Text for analysis:
* * * * * * *

Because it’s a good gig

Dr. Danielle Ofri wonders why anyone wants to be a doctor any longer.

You hear it all the time from doctors — they would never choose medicine if they had it to do all over again. It’s practically a mantra, with the subtle implication that the current generation of doctors consists of mere technicians.

When I first started in practice, I found such comments both perplexing and annoying. I loved medicine and was excited to come to work every day. I considered those naysayers jaded has-beens, fusty old-timers pining away for the nonexistent “days of the giants.”

However, as the years have passed, the warts of medicine have grown more conspicuous to me. During some of the more stressful days — crushed by impossible time constraints and ever more onerous bureaucratic demands — I can’t deny that the thought of giving up clinical practice has crossed my mind. Life would be so much easier….

Yet, each year, a new wave of enthusiastic medical students floods our clinics and our wards. Part of me always wonders: Why do these students still choose to become doctors?

I’ll get the whining over with first.  Yes, practicing medicine can be a gigantic pain in the ass.  You have to deal with illness and injury as a routine part of the job, and as a result you often have to deal with people during their most vulnerable, fearful or angry moments.  You have to wrangle with insurance companies and licensure boards and bureaucracies.  Often your job will require long hours or lost sleep or trips to the wards on weekends.  Much of your job will suck.

It’s still a good gig.

First of all, I’m pretty sure that most professions have aspects that make them a pain in the ass, as well.  I can think of one lawyer whose job isn’t all beer and skittles.  I am closely related to a couple of engineers, and neither lives a life of unadulterated leisure.  Any job worth anything has its crappy bits.

Every applicant to medical school gets asked why they want to be a doctor, and the correct answer is “Because I want to help people.”  You can add in other stuff about science and the wonder of the human body, etc., but you must say you want to help people.  (In the film “Gross Anatomy,” Matthew Modine is pressed to give an honest answer to the question after saying he wants to help people, and he grins and says “Money.”  In real life, he would have been shit-canned faster than a Vanilla Ice greatest hits album.)  And you know what?  It had damn well better be true.  If, at the heart of your goal of becoming a doctor there is not a sincere desire to help people, you will be miserable.  But of course if you do want to help people, then there’s a tremendous reward in becoming a doctor.  Few other professions offer the same opportunity to make people’s lives better.  That goes a long, long way.

But let’s get back to Matthew Modine’s answer.  Dr. Ofri writes:

It certainly can’t be the money — Wall Street is the faster and more reliable route to wealth, as evidenced by the skyrocketing of applications to M.B.A. programs.

If you’re going into medicine just for the money, then she’s right.  You’re picking the wrong job.  (For the record, I know that I would hate a job in the financial sector far more than any crappy part of being a physician.)

However, I’m going to share some truth with you.  Men, take a good slug of fortifying tonic.  Ladies, loosen your girdles and pull your fainting couches way up close.  (For the best “brace yourself” advice I’ve read in a while, see here.)  I’m about to be really honest.  Lean in close so you can hear me whisper.

* * * * * * *

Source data
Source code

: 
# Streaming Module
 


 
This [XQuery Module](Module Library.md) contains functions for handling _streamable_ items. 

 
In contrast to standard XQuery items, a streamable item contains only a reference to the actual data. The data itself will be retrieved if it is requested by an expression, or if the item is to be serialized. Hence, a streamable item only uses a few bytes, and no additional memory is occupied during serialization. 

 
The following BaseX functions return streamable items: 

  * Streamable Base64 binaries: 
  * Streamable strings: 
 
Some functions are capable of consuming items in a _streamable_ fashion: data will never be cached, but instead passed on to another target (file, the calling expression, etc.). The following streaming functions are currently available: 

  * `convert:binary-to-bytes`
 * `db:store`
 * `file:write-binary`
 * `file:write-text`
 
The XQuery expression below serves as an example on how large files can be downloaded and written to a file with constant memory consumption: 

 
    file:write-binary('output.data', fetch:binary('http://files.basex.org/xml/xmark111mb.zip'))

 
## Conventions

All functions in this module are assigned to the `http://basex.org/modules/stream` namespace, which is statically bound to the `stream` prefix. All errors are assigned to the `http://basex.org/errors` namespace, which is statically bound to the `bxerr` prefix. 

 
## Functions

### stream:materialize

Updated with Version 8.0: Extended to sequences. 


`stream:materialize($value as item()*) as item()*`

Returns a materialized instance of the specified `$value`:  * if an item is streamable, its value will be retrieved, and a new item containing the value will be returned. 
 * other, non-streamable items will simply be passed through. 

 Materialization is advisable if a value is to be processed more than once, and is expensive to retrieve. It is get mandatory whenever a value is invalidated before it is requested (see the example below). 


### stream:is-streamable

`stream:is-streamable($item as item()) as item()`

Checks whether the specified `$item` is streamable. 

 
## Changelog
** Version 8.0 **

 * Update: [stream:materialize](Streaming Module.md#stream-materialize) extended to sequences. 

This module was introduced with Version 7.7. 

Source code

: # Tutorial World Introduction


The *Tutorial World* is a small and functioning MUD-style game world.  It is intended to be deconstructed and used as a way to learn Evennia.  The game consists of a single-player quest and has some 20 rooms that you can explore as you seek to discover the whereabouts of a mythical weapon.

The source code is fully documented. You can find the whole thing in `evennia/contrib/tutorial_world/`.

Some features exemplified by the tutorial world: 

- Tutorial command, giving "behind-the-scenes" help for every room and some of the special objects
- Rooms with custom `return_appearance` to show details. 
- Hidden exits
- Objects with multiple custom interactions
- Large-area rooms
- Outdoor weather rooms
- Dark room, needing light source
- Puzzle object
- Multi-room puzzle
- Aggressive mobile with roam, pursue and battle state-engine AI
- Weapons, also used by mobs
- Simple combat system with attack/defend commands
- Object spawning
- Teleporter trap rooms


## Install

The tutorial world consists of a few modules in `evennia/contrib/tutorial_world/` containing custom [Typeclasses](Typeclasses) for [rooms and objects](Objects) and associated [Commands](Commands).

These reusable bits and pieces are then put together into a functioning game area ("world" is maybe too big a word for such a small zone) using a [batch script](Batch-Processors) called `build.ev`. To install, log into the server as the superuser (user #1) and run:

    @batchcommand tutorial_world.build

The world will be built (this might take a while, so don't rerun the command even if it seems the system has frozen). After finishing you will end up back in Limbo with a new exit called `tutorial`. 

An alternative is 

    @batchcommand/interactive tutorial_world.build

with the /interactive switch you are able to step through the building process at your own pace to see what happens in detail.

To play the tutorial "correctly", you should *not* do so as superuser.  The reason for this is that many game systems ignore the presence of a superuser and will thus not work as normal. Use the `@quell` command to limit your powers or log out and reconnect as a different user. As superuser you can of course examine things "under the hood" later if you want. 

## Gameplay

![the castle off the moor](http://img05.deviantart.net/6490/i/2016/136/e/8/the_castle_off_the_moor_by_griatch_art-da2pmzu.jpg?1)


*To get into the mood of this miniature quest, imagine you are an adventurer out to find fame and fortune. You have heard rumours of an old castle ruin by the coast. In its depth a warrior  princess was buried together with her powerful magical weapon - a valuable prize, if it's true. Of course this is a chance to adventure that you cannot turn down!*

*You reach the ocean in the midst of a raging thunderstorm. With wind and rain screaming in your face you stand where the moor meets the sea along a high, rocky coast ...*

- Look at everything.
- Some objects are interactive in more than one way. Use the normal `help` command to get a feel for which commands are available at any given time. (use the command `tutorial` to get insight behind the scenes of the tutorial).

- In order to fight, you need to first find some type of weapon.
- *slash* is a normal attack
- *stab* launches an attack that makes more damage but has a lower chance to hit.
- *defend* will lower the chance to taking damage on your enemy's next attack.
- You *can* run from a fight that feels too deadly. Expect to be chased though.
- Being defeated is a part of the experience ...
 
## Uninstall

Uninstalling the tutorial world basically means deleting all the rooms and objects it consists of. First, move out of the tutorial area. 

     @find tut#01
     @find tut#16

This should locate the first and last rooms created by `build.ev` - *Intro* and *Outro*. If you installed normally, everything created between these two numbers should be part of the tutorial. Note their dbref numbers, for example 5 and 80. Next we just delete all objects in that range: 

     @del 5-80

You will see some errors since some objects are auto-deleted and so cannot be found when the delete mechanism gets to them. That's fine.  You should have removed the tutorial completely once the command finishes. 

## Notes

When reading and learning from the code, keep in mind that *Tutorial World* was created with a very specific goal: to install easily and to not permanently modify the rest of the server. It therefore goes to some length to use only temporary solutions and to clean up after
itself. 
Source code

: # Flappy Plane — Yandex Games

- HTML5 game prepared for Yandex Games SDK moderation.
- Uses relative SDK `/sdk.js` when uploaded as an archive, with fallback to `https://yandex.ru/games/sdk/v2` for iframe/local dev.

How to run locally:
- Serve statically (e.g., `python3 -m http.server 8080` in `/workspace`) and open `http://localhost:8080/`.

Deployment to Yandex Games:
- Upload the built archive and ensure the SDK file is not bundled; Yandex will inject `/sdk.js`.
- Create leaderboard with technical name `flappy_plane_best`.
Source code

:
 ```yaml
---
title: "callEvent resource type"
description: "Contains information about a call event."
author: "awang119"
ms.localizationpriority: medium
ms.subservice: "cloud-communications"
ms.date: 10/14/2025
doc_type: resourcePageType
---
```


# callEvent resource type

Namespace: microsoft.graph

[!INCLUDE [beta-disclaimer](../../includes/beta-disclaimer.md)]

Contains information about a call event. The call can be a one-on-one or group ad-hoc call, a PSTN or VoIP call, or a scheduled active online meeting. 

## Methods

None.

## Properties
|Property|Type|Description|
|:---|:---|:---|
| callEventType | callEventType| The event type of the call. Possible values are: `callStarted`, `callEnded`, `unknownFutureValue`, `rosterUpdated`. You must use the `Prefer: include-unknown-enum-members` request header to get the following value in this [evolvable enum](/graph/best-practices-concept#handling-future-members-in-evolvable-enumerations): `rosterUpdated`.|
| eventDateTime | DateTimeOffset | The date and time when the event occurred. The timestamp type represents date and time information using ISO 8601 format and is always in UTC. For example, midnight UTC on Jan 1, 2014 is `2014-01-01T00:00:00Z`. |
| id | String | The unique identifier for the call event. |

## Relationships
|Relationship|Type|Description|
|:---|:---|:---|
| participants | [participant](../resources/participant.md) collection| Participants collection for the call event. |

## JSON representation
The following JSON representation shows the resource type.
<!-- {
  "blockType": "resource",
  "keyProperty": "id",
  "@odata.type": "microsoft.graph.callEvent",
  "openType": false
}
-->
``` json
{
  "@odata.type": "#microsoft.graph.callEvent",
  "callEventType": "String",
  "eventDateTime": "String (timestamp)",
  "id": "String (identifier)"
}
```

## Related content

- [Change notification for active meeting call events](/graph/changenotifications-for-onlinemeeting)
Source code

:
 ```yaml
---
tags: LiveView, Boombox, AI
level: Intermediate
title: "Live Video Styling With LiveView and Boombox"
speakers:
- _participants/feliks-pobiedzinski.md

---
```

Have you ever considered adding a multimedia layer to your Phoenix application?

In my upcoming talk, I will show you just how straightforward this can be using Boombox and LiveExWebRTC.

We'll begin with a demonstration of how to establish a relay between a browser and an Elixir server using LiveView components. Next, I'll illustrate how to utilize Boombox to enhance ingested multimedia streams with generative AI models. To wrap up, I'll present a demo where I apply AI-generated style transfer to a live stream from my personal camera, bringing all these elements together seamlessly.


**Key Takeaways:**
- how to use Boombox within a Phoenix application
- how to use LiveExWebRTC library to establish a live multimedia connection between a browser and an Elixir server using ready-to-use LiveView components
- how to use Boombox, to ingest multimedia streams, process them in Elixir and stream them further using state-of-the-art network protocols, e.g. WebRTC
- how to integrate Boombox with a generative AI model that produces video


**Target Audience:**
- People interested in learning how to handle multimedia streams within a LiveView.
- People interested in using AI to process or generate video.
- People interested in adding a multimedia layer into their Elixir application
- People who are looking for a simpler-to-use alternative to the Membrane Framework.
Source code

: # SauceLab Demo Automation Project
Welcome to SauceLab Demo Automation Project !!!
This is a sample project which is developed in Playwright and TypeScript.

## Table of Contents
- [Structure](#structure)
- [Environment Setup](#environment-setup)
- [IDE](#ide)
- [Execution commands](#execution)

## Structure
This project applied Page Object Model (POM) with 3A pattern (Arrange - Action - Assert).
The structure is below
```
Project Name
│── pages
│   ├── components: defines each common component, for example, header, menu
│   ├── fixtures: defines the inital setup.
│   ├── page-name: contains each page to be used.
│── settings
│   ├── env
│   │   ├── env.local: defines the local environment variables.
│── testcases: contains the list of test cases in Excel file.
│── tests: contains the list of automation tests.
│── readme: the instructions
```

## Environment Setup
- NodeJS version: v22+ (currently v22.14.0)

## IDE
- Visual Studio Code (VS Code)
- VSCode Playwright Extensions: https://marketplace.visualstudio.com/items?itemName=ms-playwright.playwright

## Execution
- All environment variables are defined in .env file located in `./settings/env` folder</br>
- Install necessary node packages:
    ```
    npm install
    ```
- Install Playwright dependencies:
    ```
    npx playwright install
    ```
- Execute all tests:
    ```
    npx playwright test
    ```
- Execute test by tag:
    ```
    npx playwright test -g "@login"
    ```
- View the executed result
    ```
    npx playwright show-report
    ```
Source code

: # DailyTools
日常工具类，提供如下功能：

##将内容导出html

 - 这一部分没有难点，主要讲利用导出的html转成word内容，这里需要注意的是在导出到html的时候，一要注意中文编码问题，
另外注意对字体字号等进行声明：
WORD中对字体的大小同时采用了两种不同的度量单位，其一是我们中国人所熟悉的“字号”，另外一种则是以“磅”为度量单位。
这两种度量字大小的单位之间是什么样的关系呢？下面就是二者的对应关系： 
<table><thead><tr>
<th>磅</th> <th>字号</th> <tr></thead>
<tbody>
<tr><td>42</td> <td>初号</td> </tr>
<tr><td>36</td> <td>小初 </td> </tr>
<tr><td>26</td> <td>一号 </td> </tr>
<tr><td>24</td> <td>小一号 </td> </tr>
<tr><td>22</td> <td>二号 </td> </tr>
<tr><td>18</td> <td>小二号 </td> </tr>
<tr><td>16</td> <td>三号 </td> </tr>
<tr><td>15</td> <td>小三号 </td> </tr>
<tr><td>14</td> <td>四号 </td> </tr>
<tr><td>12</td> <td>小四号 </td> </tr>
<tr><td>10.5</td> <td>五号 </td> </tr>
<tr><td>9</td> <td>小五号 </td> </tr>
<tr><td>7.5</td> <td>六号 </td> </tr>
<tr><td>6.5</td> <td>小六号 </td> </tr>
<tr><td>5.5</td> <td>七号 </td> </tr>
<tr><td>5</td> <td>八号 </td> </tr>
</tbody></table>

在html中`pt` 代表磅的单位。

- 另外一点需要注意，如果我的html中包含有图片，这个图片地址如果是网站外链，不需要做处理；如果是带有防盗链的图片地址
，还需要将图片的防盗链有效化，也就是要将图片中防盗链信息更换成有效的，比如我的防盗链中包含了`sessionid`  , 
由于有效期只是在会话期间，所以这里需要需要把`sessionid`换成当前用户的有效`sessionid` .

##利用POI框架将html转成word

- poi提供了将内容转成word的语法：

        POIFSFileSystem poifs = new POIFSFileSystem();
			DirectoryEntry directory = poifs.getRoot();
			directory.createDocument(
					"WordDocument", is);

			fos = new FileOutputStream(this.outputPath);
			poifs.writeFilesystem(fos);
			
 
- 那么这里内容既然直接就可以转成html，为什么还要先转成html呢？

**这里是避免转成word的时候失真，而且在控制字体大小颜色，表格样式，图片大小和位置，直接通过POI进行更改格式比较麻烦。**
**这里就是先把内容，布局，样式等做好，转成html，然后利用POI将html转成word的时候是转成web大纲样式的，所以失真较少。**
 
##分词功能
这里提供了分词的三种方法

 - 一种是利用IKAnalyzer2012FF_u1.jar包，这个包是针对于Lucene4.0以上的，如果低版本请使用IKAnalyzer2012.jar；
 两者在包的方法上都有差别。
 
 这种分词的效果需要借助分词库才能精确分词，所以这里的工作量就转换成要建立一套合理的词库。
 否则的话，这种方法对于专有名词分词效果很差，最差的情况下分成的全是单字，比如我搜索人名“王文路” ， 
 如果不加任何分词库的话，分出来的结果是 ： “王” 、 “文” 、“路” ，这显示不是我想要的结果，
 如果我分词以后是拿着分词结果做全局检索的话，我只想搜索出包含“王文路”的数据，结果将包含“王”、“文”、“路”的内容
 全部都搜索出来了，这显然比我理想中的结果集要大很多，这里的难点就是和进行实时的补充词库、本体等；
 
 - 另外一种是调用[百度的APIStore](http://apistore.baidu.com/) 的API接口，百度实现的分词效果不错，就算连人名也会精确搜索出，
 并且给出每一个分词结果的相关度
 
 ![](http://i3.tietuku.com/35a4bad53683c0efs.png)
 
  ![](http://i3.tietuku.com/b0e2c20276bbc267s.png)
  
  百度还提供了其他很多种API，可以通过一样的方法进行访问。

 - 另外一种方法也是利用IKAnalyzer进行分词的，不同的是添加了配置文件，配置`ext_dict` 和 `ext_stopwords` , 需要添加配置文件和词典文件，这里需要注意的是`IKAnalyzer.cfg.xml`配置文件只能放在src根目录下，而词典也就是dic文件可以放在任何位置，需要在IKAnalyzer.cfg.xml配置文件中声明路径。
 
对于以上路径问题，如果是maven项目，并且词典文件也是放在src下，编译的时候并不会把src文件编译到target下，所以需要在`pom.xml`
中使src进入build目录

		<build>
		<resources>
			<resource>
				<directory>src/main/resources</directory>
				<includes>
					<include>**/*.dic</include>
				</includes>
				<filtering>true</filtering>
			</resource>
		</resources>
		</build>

* * * * * * *

Exercise requirements:
Continue the essay about why practicing medicine is still a good gig, picking up right after its last sentence.

Solved problem:
The money doesn’t hurt.  And I probably wouldn’t take this job for substantially less.

I know, I know.  You’re not sure how you can go on living in a world so cold as this.  I’m sorry for ripping the veil from your eyes.  Be strong.

So yes, one of the pluses of being a doctor is that you make a comfortable living and your job is generally pretty secure.  Part of the reason I chose to do what I do is that I wanted to know I could live a financially stable life.  I made it through residency and fellowship in large part because of the knowledge that my salary would multiple several times over once I was done.  And there are sufficient frustrations and challenges to this profession that if I hadn’t known that, I would likely not have chosen it. Having been accused of using “over-artful” phraseology recently, I’ll just lay it out there and run the risk that you will think me horribly venal.

Even though I’d rather not have to field questions in the middle of the night, or go through the tedium of renewing my license every couple of years and keeping my credentials current, or worried about getting sued, it’s still a good gig.  I get to help people.  It’s interesting work.  I make a good living.  It can be a pain in the ass, but (in the words of the late, great Peter Falk) it’s not cancer either.

Russell Saunders

Russell Saunders is the ridiculously flimsy pseudonym of a pediatrician in New England. He has a husband, three sons, daughter, cat and dog, though not in that order. He enjoys reading, running and cooking. He can be contacted at blindeddoc using his Gmail account. Twitter types can follow him @russellsaunder1.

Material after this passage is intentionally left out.